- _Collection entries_
------------------------------------------------------------------------

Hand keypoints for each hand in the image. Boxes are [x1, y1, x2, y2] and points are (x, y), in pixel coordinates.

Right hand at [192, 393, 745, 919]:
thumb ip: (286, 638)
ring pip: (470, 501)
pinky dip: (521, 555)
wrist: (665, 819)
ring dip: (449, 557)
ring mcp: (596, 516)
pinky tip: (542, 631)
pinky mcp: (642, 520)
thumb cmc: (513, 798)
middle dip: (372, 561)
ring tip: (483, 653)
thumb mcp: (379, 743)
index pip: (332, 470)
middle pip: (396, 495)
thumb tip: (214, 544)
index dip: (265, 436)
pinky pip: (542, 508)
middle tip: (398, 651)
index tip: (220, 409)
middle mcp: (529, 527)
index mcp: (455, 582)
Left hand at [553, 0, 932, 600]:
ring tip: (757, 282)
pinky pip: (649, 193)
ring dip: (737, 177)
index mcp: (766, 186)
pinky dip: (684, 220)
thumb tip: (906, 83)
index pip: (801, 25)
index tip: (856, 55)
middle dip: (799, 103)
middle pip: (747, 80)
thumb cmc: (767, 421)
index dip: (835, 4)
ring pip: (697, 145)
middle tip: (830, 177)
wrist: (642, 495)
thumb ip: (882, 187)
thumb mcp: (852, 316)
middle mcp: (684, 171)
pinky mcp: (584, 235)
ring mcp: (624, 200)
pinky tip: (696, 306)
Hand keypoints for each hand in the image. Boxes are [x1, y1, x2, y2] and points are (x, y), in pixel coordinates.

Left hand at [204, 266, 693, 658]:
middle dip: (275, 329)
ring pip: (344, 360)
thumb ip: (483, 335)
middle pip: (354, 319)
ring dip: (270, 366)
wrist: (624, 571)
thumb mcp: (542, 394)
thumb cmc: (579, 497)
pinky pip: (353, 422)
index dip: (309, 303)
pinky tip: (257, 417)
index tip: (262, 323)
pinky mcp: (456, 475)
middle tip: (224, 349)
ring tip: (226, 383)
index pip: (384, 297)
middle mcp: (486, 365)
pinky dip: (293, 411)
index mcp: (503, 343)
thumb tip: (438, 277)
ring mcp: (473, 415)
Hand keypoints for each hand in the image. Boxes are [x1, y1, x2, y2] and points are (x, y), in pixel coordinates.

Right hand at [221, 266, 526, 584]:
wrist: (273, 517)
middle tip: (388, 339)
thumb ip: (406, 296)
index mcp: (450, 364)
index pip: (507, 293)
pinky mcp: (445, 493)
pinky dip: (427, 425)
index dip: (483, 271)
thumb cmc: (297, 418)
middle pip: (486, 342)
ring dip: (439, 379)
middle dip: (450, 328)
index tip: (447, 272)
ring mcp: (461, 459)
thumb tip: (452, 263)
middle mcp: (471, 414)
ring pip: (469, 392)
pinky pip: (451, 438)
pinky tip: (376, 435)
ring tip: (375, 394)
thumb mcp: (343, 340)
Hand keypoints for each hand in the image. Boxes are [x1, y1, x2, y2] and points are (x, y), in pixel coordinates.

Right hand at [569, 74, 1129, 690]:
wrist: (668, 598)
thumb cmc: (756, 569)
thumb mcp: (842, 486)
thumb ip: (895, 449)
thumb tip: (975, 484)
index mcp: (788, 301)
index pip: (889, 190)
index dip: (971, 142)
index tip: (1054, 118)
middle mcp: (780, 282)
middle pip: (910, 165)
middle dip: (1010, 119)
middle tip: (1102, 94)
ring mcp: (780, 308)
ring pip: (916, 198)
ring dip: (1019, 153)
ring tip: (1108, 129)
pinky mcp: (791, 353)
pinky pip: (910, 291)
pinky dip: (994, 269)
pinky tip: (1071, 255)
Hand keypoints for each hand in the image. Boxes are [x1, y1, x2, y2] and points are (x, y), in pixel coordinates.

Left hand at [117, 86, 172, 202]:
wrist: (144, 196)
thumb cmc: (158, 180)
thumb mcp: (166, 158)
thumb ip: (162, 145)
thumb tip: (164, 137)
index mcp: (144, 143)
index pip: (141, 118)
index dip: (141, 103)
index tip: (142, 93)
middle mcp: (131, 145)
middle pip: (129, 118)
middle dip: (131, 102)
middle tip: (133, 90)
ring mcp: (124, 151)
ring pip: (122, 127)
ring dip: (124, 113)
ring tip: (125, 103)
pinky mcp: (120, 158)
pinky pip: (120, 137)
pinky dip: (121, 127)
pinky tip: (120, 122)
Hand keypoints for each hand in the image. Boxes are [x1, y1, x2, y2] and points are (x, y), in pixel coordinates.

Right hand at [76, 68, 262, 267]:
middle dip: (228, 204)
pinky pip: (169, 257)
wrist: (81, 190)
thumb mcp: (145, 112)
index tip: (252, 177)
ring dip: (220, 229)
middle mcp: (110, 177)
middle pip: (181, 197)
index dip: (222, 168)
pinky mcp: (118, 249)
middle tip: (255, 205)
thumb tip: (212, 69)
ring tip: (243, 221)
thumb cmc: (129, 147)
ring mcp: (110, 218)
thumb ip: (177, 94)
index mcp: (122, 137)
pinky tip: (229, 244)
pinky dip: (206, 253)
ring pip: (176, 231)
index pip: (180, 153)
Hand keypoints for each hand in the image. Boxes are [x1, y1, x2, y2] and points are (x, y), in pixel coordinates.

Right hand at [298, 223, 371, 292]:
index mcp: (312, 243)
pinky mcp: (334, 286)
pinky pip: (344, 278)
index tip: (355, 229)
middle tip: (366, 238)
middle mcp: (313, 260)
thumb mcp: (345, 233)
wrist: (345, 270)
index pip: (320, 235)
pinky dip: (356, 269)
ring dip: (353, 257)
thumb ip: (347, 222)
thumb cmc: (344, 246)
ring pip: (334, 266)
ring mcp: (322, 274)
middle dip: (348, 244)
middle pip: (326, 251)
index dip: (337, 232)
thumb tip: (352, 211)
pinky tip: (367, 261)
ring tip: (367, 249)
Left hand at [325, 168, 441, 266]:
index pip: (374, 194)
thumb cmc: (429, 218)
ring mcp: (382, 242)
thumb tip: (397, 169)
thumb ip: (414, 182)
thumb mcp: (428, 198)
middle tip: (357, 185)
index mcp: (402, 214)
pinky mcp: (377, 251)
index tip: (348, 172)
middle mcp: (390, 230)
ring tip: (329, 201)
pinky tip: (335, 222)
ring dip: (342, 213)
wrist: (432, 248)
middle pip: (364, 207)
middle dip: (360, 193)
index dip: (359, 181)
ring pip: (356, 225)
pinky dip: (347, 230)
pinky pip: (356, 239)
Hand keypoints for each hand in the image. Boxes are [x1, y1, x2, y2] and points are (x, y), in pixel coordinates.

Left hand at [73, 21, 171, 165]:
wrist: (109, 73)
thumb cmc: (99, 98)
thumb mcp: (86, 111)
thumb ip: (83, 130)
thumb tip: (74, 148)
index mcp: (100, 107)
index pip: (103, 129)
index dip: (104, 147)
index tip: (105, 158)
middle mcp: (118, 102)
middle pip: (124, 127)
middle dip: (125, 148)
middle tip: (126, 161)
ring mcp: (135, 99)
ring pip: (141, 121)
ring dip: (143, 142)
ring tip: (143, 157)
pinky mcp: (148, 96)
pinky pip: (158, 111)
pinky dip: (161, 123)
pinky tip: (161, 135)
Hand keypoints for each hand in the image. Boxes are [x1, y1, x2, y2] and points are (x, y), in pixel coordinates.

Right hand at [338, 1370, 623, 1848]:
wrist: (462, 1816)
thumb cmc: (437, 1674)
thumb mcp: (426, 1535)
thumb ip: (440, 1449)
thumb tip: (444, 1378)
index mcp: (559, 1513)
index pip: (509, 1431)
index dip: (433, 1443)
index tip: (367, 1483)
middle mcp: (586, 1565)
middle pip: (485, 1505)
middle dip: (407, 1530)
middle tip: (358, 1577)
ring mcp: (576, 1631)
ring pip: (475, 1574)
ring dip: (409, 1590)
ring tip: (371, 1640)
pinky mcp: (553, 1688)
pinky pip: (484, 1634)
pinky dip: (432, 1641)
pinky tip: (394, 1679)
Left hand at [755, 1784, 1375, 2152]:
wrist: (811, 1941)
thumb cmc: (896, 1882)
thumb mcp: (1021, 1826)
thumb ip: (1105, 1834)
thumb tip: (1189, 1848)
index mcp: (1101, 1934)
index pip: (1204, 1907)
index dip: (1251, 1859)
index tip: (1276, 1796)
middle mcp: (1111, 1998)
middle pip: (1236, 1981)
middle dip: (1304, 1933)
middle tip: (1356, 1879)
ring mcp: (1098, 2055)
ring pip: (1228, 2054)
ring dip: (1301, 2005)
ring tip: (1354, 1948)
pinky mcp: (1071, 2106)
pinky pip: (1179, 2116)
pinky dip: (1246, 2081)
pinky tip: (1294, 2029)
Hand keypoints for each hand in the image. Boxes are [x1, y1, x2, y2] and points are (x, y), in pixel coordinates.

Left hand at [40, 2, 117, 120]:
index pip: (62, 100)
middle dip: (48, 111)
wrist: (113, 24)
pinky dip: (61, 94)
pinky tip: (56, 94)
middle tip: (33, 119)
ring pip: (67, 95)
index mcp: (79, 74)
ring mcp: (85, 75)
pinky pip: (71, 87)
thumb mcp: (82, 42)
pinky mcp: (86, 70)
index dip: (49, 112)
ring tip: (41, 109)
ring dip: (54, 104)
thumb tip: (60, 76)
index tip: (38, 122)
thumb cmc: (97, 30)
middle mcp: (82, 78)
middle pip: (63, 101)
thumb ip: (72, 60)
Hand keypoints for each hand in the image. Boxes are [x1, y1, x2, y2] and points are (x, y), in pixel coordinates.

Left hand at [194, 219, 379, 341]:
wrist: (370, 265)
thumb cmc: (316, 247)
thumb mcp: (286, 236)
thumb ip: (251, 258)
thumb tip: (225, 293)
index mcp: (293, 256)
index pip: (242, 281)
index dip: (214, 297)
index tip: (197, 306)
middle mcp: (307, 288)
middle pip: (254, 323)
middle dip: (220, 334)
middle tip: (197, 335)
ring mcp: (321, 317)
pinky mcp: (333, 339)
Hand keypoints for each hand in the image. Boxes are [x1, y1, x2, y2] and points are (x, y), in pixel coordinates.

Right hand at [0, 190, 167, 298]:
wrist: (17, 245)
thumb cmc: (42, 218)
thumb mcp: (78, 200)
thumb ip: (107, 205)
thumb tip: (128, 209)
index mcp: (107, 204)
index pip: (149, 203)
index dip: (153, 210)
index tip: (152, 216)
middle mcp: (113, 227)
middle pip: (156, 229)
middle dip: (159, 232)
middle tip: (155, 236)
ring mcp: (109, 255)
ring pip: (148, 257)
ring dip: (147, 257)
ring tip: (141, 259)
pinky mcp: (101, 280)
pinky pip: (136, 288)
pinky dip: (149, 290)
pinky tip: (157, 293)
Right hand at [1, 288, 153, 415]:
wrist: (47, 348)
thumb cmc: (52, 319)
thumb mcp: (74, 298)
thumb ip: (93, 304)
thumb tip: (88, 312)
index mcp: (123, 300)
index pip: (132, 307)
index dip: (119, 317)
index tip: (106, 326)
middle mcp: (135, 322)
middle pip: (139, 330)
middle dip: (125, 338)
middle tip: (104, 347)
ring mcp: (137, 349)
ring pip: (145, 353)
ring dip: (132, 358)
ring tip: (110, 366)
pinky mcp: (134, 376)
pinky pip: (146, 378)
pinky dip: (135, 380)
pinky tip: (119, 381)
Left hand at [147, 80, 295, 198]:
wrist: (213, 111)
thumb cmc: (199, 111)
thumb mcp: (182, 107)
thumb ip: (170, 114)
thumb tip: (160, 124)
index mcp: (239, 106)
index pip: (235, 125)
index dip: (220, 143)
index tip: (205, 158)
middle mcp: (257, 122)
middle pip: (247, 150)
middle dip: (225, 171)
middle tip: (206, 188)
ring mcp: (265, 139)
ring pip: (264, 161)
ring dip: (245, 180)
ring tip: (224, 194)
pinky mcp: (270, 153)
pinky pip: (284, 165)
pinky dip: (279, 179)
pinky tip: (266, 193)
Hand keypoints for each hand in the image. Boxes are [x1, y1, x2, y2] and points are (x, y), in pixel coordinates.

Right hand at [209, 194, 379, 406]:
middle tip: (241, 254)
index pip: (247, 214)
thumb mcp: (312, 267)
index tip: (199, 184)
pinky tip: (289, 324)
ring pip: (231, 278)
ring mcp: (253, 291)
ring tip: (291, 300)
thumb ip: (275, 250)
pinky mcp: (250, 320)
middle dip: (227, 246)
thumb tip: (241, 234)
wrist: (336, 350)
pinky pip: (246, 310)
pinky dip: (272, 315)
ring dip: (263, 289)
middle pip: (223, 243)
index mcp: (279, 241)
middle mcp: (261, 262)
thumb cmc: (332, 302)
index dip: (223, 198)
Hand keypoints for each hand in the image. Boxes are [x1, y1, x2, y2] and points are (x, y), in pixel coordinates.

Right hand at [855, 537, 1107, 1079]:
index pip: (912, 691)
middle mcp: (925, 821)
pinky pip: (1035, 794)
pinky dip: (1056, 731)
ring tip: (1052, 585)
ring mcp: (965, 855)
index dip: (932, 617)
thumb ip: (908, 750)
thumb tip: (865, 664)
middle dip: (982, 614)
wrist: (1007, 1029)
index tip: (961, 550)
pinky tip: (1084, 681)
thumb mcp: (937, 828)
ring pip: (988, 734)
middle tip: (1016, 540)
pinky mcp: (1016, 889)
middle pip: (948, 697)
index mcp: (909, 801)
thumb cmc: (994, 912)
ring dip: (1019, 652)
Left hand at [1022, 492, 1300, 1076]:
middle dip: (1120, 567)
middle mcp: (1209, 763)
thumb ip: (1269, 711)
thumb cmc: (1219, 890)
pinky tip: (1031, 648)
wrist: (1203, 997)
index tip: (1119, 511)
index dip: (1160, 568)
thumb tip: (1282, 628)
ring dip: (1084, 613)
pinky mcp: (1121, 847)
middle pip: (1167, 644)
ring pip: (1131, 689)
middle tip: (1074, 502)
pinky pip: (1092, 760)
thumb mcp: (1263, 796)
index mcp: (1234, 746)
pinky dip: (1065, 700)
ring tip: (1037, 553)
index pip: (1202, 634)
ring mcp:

------------------------------------------------------------------------

- _Task brief_
Return word for word the lines above from the line with "ring pip: (475, 1574)" to the line with "ring tip: (1354, 1948)", including both and leaving out all others.

- _Exercise response_
ring pip: (475, 1574)
ring dip: (409, 1590)
ring tip: (371, 1640)
pinky mcp: (553, 1688)
pinky pip: (484, 1634)
pinky dip: (432, 1641)
pinky tip: (394, 1679)
Left hand at [755, 1784, 1375, 2152]:
wrist: (811, 1941)
thumb cmc: (896, 1882)
thumb mcp: (1021, 1826)
thumb ip: (1105, 1834)
thumb tip: (1189, 1848)
index mcp: (1101, 1934)
index pip: (1204, 1907)
index dip: (1251, 1859)
index tip: (1276, 1796)
middle mcp: (1111, 1998)
middle pip: (1236, 1981)
middle dip: (1304, 1933)
middle tip: (1356, 1879)
ring mcp: (1098, 2055)
ring pip: (1228, 2054)
ring dip: (1301, 2005)
ring tip: (1354, 1948)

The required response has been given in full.